At the AIDS conference, Eli Boritz, an immunologist at the National Institute of Allergy and Infectious Diseases (NIAID), described his team’s efforts to better understand the reservoirs of HIV by analyzing single cells with viral DNA. in a latent state. Previous studies have isolated HIV inside single cells in the reservoir, but scientists couldn’t assess the host cell’s gene activity because of a Catch-22: They could identify whether a cell had been infected by prompting the virus to copy itself, which, in turn, is likely to alter cellular gene expression.

The new work avoided this dilemma by using a technique that isolates single, infected cells while moving small amounts of blood through three microfluidic devices developed by physicist Adam Abate at the University of California, San Francisco and bioengineer Iain Clark at UC Berkeley. Essentially, the devices push blood through channels in microchips that capture individual cells in droplets, allowing them to open up so that other instruments can read their genetic material.

“This is a technology that didn’t exist before” for HIV studies, says Mary Kearney, an HIV/AIDS researcher who focuses on reservoirs. Lillian Cohn, who studies HIV reservoirs at the Fred Hutchinson Cancer Research Center, says developing this new technology required a “heroic effort” and predicts that many groups, including her own, will use it in the future.

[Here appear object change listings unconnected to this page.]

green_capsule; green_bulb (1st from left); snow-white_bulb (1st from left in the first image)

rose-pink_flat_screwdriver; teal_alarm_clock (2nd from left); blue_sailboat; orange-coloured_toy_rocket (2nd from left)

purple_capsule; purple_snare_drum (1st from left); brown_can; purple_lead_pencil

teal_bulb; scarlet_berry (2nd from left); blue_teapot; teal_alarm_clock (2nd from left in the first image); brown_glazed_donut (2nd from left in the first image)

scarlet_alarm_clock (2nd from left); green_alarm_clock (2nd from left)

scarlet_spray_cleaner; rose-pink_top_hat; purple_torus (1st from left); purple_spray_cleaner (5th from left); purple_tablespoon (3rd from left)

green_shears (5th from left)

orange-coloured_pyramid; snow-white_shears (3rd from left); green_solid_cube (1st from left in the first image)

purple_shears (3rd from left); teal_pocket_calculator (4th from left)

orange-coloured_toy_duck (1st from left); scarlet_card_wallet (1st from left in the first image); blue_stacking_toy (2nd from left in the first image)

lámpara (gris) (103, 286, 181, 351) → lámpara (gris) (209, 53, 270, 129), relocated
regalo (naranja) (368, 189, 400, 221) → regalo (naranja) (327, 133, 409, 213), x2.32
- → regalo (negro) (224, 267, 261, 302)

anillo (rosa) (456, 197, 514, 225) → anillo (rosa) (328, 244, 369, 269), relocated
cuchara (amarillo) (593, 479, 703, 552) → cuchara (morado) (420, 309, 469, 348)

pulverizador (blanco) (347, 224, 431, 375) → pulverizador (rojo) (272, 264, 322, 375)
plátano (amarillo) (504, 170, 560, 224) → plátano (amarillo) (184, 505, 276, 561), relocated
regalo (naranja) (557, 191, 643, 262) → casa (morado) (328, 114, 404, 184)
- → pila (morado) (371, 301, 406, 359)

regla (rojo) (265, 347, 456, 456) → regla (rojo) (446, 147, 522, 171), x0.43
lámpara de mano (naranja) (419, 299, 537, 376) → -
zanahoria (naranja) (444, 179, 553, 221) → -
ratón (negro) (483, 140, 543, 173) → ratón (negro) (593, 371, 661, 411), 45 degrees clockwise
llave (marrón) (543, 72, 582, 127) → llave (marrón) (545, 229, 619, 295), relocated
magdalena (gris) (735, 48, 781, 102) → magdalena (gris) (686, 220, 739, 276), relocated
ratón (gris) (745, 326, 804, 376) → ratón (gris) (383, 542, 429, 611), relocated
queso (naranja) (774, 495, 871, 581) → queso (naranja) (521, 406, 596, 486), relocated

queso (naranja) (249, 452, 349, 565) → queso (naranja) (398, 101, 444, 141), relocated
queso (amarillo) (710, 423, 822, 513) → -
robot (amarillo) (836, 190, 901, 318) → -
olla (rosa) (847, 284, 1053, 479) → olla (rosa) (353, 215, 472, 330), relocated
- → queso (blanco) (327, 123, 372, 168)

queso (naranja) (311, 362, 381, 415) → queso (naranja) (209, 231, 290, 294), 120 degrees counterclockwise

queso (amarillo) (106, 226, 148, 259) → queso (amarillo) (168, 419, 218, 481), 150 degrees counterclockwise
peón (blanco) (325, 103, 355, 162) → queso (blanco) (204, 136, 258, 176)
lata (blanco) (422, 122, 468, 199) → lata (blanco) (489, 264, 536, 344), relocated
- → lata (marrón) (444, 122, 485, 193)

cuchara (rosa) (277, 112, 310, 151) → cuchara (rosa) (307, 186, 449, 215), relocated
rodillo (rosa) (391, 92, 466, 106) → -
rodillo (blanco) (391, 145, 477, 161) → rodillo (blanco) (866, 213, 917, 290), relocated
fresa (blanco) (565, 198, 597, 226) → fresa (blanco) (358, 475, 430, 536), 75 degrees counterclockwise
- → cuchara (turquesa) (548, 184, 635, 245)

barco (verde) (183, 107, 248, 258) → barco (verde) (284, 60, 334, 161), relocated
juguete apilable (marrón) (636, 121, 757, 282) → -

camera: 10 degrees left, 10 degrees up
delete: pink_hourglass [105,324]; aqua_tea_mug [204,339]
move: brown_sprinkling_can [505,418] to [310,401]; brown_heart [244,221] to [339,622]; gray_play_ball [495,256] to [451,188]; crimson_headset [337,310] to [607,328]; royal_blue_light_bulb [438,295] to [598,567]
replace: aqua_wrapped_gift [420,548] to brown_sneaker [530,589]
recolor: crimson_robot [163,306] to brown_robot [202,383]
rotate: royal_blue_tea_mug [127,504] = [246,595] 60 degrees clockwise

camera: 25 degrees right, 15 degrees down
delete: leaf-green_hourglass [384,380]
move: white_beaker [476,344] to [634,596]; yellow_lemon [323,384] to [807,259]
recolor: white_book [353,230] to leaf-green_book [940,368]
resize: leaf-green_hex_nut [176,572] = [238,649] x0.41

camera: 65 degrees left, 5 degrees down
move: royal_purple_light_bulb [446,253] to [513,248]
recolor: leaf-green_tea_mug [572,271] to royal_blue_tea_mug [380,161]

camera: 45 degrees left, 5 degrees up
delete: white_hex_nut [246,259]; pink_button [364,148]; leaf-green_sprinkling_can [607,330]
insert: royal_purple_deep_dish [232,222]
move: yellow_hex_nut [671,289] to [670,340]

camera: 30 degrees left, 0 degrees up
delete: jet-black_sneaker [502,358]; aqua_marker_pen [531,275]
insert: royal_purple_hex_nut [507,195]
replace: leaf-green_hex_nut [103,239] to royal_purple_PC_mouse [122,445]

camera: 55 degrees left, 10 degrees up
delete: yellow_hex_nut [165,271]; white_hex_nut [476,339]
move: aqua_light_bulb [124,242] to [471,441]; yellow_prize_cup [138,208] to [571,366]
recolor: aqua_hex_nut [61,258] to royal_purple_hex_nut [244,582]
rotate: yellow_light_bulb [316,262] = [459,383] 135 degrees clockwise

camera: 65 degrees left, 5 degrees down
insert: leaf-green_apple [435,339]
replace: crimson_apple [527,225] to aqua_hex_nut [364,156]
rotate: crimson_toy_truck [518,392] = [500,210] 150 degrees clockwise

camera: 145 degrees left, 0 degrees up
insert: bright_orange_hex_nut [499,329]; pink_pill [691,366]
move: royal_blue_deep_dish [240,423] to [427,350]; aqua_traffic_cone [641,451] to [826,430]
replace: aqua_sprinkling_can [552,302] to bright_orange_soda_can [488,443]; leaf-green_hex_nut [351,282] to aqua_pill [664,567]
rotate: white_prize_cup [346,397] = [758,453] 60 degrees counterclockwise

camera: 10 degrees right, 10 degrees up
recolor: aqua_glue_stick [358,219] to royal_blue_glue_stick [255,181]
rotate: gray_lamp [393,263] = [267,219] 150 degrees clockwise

Boritz and colleagues used the devices to compare the active genes in latently infected individual CD4 cells from three HIV-positive people with the CD4 cells of three uninfected people. When a gene is turned on, its DNA is transcribed into a strand of messenger RNA (mRNA) that is used to make a protein. In their comparison of CD4 cells, the researchers analyzed the entire pool of nearly 18,000 mRNAs—the transcriptome—and found two distinct patterns: CD4 reservoir cells inhibited signaling pathways that normally trigger cell death, and they also activated genes that silence the virus itself.

“It’s remarkable that these cells are so distinct,” says Mathias Lichterfeld, an infectious disease physician at Brigham and Women’s Hospital who studies HIV reservoirs in people who control their infections for decades without treatment.

Lewin says she is already cleaning up the genes that Boritz’s team identified and is wondering whether a genome-editing method like CRISPR could destroy the reservoirs by, for example, crippling one of the CD4 genes that are blocking its cell death pathway.

Lichterfeld says his lab has unpublished work that similarly suggests these infected reservoir cells have special properties that make them resistant to immune attack. “It’s really cool how we’ve used completely different technological approaches but come to relatively similar conclusions,” he says.

Boritz, whose group spent 11 years on the project, says the results make “perfect sense for this nebulous phenomenon we theorize called virus latency.” He is particularly curious about what creates these patterns of gene expression. It may be that these CD4 cells are distinct types with special properties that allow them to survive infection longer than others. Or it could be that HIV infection transforms cells into long-term bunkers. “It’s extremely important for us to do this,” says Boritz. “Perhaps we could inhibit that mechanism.”